# Training with a smaller resnet

In [1]:
import numpy as np
import os
import auxiliaries as aux
import models as mdl
import torch
import torch.nn as nn
from torchvision import datasets
from torchvision import transforms
from torch.utils.data import DataLoader, Subset
#import IProgress
from tqdm.notebook import tqdm
import gc


# Device configuration
device = torch.device('cuda' if torch.cuda.is_available() else 'cpu')


In [2]:
#qua manca la parte in cui carico i dati
splits_folder='train_test_split'
root_dir = os.path.join(os.getcwd(), '../CompCars/data/cropped_image')
file_paths_train = os.path.join(os.getcwd(), f'../CompCars/data/{splits_folder}/classification/train.txt')

In [9]:
num_epochs = 12
batch_size = 8
learning_rate = 1e-4
classification_type = 'make'
patience = 2

In [10]:
#Create the Residual block
class ResidualBlock(nn.Module):
        def __init__(self, in_channels, out_channels, stride = 1, downsample = None):
            super(ResidualBlock, self).__init__()
            self.conv1 = nn.Sequential(
                            nn.Conv2d(in_channels, out_channels, kernel_size = 3, stride = stride, padding = 1),
                            nn.BatchNorm2d(out_channels),
                            nn.ReLU())
            self.conv2 = nn.Sequential(
                            nn.Conv2d(out_channels, out_channels, kernel_size = 3, stride = 1, padding = 1),
                            nn.BatchNorm2d(out_channels))
            self.downsample = downsample
            self.relu = nn.ReLU()
            self.out_channels = out_channels

        def forward(self, x):
            residual = x
            out = self.conv1(x)
            out = self.conv2(out)
            if self.downsample:
                residual = self.downsample(x)
            out += residual
            out = self.relu(out)
            return out

In [11]:
class ResNet(nn.Module):
        def __init__(self, block, layers, num_classes):
            super(ResNet, self).__init__()
            self.inplanes = 64
            self.conv1 = nn.Sequential(
                            nn.Conv2d(3, 64, kernel_size = 7, stride = 2, padding = 3),
                            nn.BatchNorm2d(64),
                            nn.ReLU())
            self.maxpool = nn.MaxPool2d(kernel_size = 3, stride = 2, padding = 1)
            self.layer0 = self._make_layer(block, 64, layers[0], stride = 1) #doppia convoluzione
            self.layer1 = self._make_layer(block, 128, layers[1], stride = 2)
            self.layer2 = self._make_layer(block, 256, layers[2], stride = 2)
            self.layer3 = self._make_layer(block, 512, layers[3], stride = 2)
            self.avgpool = nn.AvgPool2d(7, stride=1)
            self.fc = nn.Linear(512, num_classes)

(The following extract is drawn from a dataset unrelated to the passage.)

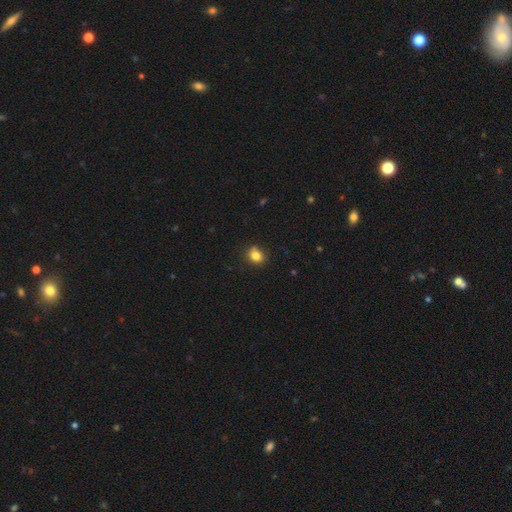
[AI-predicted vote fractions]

#sarebbero 3 gli in e 64 gli out
        
        def _make_layer(self, block, planes, blocks, stride=1):
            downsample = None
            if stride != 1 or self.inplanes != planes:

                downsample = nn.Sequential(
                    nn.Conv2d(self.inplanes, planes, kernel_size=1, stride=stride),
                    nn.BatchNorm2d(planes),
                )
            layers = []
            layers.append(block(self.inplanes, planes, stride, downsample))
            self.inplanes = planes
            for i in range(1, blocks):
                layers.append(block(self.inplanes, planes))

            return nn.Sequential(*layers)

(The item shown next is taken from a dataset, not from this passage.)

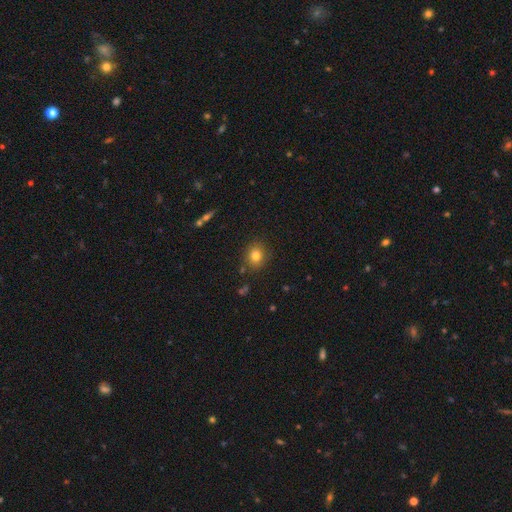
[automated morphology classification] type=smooth (81%); roundness=round (68%); merging=none (85%).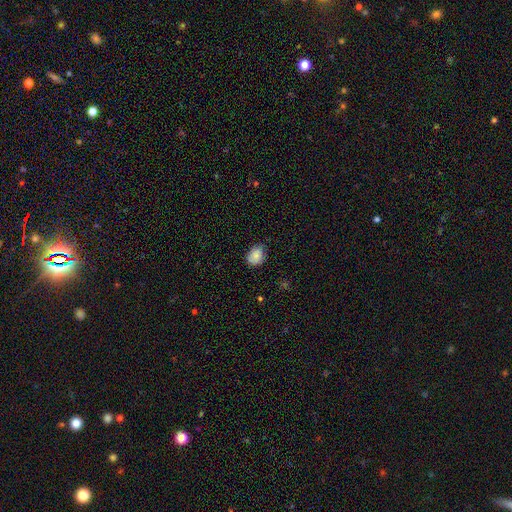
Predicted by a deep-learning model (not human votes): Smooth or featured? Predicted: smooth (p=0.84). How rounded? Predicted: in between (p=0.64). Merging? Predicted: none (p=0.70).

        def forward(self, x):
            x = self.conv1(x)
            x = self.maxpool(x)
            x = self.layer0(x)
            x = self.layer1(x)
            x = self.layer2(x)
            x = self.layer3(x)

            x = self.avgpool(x)
            x = x.view(x.size(0), -1)
            x = self.fc(x)

            return x

In [12]:
# Set number of classes
if classification_type == 'make':
    num_classes = 163
elif classification_type == 'model':
    num_classes = 1712
else:
    print('Wrong classification type') 
#scegliere il numero di blocchi -> inizio con la standard per fare due blocchi per livello
model = mdl.MiniResNet(mdl.ResidualBlock,[2,2,2,2], num_classes).to(device)
#scegliere la loss e l'optimizer
criterion = nn.CrossEntropyLoss()
optimizer = torch.optim.Adam(params = model.parameters(), lr=learning_rate,weight_decay=0.001)

In [13]:
# Define transformations (resize was arbitrary, normalize was requested from pytorch)
transform = transforms.Compose([
    transforms.Resize((224, 224)),
    transforms.ToTensor(),
    transforms.Normalize(mean=[0.485, 0.456, 0.406], std=[0.229, 0.224, 0.225])
])

# Create custom dataset
dataset = aux.CustomImageDataset(root_dir=root_dir, file_paths=file_paths_train, classification_type=classification_type, 
                                 transform=transform, train=True, validation_split=0.25)

# Create training and validation subsets using the indices calculated during dataset.__init__()
train_subset = Subset(dataset, dataset.train_indices)
val_subset = Subset(dataset, dataset.val_indices)

# Create dataloaders for training and validation
train_loader = DataLoader(train_subset, batch_size=batch_size)
valid_loader = DataLoader(val_subset, batch_size=batch_size)

best_val_acc = 0  # Initialize best validation accuracy
epochs_without_improvement = 0  # Counter for epochs without improvement (early stopping)

In [14]:

# Training loop
for epoch in tqdm(range(num_epochs),leave=False):
    model.train() # Set model to training mode
    running_loss = 0.0  # Set variables for evaluation
    correct_train = 0
    total_train = 0
    i = 0
    
    # Loads one batch at a time
    for images, labels in tqdm(train_loader, desc=f'Currently running epoch number {epoch+1}', leave=False):  
        # Move tensors to the configured device
        images = images.to(device)
        labels = labels.to(device)
        
        # Forward pass
        outputs = model(images)
        loss = criterion(outputs, labels)
        i += 1  # Counting batches
        running_loss += loss.item()  # Update running loss

        # Backward and optimize
        optimizer.zero_grad()
        loss.backward()
        optimizer.step()
        
        # Calculate accuracy
        predicted = torch.argmax(outputs.data, 1)
        total_train += outputs.size(0)
        correct_train += (predicted == labels).sum().item()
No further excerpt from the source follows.